__Requirement A__
Answer these questions from the page on area lighting:
(i) What term does the page give for the density of luminous flux on a horizontal surface?
(ii) Besides spill light, what two things does the page say good outdoor lighting should prevent?
(iii) What does higher pavement luminance provide a driver or pedestrian with?
__Requirement B__
From the page on area lighting, print the passage starting at "Design considerations" and ending at "elements is required.".

__Page extract__

===

What is an area light

An area light is a raised source of light designed to illuminate a specific geometric area. The principal objective of area lighting is to help vehicle drivers with the detection of obstacles within and beyond the range of the vehicle’s headlights, provide adequate visibility of pedestrians and cyclists, and/or ensure that specific outdoor tasks have adequate illumination. Area lights provide outdoor ambient lighting which radiates a comfortable level of brightness with light distribution customized to the function of the space and the complexity of the task being performed.

Good outdoor lighting facilitates visual perception of a space and the surrounding area, and contributes to the safety and efficiency in conducting all tasks within the designated areas. Equally important is to prevent the generation of spill light, light pollution and sky glow. Outdoor area lighting encompasses a vast range of applications, which include illumination of airports, parking lots, squares, campuses, parks, pedestrian streets, highway interchanges, sports grounds, work sites, ports, rail yards, etc.

LED Area Lights

Design considerations

The issues surrounding area lighting are complex. There are various technical factors that may influence the lighting design and luminaire evaluation. A system approach that addresses interrelated design elements is required.

Area lighting design necessitates careful consideration of illuminance requirements. The density of luminous flux on a horizontal surface, which is known as horizontal illuminance, gives an indication of the distribution of the light actually reaching the ground. Increasing the amount of horizontal illuminance will increase pavement luminance, which is a measurable quantity of luminous intensity that results when luminous flux interacts with the pavement or ground. Higher pavement luminance provides a driver or pedestrian with visual information on pavement markings, boundaries and small objects on the illuminated area.

For area lighting applications, vertical illuminance is often as important as horizontal illuminance because it can improve object luminance for visibility of pedestrians and vertical obstacles, facilitate facial identification for security purpose, and help accomplish tasks that are located in a vertical plane. Minimum illuminances on a horizontal surface, a vertical surface, or both of them should be maintained when the task involves life safety, human-vehicular proximity and/or personal safety and security as significant concerns. To improve safety and performance, some area lighting applications require the variation in illuminance to be assessed and the uniformity to be characterized.

===

__Dataset records__
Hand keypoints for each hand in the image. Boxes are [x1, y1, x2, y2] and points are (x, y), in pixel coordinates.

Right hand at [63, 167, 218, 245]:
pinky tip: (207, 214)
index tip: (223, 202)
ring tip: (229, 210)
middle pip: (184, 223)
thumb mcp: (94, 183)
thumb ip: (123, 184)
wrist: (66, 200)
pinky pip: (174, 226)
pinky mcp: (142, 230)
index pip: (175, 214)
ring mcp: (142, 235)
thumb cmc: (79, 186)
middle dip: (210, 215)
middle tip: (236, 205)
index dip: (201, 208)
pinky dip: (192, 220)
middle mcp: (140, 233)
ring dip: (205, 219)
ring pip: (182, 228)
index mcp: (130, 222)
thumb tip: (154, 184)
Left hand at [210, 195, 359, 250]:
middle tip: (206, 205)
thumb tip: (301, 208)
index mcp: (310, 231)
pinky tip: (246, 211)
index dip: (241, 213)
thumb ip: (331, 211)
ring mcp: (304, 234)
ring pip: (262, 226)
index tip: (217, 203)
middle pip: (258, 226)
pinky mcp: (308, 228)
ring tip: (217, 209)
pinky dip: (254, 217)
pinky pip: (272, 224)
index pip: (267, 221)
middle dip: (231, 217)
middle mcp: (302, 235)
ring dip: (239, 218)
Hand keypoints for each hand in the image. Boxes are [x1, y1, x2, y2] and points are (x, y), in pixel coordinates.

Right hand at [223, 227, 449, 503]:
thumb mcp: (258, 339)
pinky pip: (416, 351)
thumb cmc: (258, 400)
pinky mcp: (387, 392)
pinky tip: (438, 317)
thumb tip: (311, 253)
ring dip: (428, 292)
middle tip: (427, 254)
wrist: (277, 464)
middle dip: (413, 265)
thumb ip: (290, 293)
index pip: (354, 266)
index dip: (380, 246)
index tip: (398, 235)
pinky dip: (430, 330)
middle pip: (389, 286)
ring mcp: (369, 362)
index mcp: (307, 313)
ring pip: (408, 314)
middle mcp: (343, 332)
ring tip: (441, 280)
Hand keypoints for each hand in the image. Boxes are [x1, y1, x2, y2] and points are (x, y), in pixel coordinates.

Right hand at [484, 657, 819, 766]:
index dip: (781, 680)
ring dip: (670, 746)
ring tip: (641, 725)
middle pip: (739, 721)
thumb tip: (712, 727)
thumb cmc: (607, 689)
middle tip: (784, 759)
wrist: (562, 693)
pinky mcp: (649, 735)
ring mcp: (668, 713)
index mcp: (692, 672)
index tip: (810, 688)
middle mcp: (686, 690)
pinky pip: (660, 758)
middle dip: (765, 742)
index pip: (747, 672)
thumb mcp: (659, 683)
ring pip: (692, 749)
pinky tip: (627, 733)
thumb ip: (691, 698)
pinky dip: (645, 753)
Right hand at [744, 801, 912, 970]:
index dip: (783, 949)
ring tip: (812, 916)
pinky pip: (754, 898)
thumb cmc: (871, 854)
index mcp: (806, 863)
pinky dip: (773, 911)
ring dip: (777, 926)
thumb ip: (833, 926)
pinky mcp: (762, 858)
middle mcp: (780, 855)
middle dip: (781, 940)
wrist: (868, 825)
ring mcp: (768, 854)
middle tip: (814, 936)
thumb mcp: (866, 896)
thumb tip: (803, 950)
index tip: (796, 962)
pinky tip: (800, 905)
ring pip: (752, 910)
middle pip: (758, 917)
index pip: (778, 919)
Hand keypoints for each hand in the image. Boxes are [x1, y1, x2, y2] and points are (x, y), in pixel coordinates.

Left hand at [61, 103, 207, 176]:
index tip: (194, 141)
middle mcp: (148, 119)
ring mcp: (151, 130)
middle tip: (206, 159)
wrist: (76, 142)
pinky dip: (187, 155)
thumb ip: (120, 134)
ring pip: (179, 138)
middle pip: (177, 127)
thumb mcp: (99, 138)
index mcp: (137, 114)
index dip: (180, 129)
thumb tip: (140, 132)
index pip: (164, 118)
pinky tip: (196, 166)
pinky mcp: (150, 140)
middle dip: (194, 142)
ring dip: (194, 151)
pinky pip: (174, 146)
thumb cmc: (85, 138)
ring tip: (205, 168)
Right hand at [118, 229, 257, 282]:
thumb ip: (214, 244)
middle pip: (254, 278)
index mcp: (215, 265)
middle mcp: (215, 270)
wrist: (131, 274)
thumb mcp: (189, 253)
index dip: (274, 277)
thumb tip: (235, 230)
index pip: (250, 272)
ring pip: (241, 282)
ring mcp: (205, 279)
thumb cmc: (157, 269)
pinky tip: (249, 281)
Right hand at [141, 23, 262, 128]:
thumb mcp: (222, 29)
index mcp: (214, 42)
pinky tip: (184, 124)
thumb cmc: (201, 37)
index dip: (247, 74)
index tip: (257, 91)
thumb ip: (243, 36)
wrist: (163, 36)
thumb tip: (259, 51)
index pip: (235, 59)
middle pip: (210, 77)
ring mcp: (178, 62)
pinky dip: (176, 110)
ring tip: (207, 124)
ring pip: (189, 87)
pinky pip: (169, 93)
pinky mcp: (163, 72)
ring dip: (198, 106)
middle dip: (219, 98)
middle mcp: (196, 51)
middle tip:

===

__Exercise answer A__
(i) Horizontal illuminance.
(ii) Light pollution and sky glow.
(iii) Visual information on pavement markings, boundaries and small objects on the illuminated area.

__Exercise answer B__
Design considerations

The issues surrounding area lighting are complex. There are various technical factors that may influence the lighting design and luminaire evaluation. A system approach that addresses interrelated design elements is required.